▶ [WHAT TO DO]:
Reproduce the passage on matching dates in MySQL word for word, starting at "The first answer" and ending at "startTime is indexed.".

The first answer is so slow, because it has to format each datetime into a string before comparison. Your is better, because it directly compares only the date part from the field, but it still cannot use index (tested on mysql 5.1)
If performance is an issue it might be worth considering storing the date and time part separately, so that an INDEX can be placed on the date part.
This query will not be able to use index if startTime is indexed.
But the this answer will result in slow queries for big tables DATE(startTime) neglects index of startTime is its set.
61

If you want to select all rows where the DATE part of a DATETIME column matches a certain literal, you cannot do it like so:

WHERE startTime = '2010-04-29'

because MySQL cannot compare a DATE and a DATETIME directly. What MySQL does, it extends the given DATE literal with the time '00:00:00'. So your condition becomes

WHERE startTime = '2010-04-29 00:00:00'

Certainly not what you want!

The condition is a range and hence it should be given as range. There are several possibilities:

WHERE startTime BETWEEN '2010-04-29 00:00:00' AND '2010-04-29 23:59:59'
WHERE startTime >= '2010-04-29' AND startTime < ('2010-04-29' + INTERVAL 1 DAY)

▶ [SOURCE MATERIAL]:
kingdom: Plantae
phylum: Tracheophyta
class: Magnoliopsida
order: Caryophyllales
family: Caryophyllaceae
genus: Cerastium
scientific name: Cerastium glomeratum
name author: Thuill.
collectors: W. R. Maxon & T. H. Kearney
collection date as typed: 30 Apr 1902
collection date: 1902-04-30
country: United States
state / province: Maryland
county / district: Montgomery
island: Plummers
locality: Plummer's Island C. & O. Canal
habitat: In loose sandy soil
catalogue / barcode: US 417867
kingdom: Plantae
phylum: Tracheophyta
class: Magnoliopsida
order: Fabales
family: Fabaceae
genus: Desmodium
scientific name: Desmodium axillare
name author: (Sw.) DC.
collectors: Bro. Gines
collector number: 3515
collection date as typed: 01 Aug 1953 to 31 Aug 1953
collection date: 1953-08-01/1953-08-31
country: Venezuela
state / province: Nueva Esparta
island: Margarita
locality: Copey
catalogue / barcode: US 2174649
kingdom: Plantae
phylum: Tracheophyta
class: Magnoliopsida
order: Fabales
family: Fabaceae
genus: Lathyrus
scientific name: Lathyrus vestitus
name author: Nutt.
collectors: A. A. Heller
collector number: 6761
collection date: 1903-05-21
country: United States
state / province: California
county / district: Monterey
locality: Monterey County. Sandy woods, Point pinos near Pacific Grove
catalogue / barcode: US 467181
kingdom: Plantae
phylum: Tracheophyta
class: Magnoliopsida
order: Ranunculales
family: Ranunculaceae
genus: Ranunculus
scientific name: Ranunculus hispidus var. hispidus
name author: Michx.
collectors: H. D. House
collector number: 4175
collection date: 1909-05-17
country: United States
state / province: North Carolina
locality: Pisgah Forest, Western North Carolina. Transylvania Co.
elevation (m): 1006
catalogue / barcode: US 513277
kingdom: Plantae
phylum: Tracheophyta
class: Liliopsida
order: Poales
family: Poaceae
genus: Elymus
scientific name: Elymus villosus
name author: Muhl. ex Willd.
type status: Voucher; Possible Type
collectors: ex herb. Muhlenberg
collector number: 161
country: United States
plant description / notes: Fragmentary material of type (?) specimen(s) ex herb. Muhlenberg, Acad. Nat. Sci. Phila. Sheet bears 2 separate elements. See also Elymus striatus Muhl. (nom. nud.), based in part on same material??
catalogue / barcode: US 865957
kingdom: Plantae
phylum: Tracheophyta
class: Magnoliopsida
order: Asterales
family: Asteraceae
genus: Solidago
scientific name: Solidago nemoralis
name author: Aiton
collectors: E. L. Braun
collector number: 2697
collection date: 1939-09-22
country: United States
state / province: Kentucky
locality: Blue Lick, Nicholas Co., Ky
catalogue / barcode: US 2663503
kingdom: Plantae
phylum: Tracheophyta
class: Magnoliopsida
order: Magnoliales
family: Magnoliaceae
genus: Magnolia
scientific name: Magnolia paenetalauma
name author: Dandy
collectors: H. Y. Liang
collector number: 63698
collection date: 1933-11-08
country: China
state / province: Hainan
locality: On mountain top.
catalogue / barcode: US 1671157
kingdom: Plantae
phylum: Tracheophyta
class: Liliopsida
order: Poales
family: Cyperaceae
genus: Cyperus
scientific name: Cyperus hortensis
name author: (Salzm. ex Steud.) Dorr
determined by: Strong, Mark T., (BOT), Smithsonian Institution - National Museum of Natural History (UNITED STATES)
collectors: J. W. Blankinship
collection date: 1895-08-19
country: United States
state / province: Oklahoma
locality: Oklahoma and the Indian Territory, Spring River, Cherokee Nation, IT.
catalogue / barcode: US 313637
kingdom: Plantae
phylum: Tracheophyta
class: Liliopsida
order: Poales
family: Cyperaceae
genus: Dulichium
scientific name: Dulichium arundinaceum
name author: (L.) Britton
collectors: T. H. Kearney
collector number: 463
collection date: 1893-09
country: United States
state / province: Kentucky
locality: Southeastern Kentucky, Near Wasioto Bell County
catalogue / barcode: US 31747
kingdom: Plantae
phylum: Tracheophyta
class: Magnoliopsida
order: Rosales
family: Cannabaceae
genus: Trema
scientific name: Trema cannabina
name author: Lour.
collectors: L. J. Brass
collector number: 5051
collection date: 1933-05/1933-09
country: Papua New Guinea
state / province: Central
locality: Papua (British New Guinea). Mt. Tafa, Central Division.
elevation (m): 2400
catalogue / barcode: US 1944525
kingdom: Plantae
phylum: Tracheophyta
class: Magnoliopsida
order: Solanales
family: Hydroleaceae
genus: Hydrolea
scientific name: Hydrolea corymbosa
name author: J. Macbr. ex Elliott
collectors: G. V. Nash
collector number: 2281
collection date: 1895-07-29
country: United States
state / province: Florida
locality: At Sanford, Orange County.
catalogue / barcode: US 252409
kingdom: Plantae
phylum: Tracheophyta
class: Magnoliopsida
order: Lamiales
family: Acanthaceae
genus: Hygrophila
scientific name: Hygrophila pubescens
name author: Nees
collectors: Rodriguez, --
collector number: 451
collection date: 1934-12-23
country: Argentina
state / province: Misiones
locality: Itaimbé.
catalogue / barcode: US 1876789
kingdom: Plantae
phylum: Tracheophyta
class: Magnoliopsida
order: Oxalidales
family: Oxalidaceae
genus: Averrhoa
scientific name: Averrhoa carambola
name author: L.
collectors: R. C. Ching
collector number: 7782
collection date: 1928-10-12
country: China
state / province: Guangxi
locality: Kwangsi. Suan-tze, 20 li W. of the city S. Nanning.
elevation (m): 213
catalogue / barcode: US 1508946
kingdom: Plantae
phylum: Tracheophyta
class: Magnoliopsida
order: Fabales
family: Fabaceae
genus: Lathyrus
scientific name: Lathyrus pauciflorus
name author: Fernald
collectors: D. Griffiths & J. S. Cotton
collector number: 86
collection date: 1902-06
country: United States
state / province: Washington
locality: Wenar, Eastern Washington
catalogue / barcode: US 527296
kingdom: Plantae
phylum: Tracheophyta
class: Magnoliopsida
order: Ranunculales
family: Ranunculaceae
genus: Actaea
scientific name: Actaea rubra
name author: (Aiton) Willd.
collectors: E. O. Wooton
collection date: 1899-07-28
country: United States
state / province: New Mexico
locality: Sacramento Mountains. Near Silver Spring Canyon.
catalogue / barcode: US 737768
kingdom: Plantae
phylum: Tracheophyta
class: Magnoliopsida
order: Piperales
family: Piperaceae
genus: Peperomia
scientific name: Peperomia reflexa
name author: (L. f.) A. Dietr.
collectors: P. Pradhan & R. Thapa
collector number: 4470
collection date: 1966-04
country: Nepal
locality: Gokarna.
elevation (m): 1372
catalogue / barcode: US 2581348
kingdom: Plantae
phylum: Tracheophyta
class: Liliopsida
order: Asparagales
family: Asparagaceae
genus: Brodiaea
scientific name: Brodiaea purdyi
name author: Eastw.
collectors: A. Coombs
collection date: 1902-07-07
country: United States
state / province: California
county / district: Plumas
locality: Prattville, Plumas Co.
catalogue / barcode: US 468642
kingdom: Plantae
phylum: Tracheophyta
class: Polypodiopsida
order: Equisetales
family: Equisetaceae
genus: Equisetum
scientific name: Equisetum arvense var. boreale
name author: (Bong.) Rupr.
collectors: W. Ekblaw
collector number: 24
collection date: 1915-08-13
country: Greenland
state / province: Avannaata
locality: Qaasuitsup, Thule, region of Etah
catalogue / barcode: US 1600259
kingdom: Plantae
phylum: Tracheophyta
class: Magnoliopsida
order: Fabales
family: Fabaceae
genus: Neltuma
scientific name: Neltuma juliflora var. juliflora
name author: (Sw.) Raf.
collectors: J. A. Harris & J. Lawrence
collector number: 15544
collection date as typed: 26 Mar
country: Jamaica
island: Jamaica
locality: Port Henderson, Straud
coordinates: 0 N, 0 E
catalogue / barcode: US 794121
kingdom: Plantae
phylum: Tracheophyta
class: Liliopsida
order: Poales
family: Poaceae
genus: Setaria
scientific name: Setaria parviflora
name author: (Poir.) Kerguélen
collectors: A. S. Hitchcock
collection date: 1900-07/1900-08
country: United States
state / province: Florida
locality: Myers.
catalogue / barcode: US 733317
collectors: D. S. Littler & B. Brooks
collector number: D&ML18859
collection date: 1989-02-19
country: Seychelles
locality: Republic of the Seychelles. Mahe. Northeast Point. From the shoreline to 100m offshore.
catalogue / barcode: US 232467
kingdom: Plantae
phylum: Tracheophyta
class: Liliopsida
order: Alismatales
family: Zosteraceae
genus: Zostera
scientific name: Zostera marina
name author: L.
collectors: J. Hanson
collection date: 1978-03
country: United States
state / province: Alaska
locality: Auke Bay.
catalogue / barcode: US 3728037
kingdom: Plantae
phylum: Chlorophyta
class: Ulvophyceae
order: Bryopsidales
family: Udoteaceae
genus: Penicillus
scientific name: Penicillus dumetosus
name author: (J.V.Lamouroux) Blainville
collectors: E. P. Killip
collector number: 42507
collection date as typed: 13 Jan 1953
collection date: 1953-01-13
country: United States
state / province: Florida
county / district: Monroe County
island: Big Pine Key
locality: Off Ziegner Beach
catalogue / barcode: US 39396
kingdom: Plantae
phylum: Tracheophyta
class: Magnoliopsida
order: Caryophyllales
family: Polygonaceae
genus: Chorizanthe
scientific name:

▶ [RESPONSE]:
The first answer is so slow, because it has to format each datetime into a string before comparison. Your is better, because it directly compares only the date part from the field, but it still cannot use index (tested on mysql 5.1)
If performance is an issue it might be worth considering storing the date and time part separately, so that an INDEX can be placed on the date part.
This query will not be able to use index if startTime is indexed.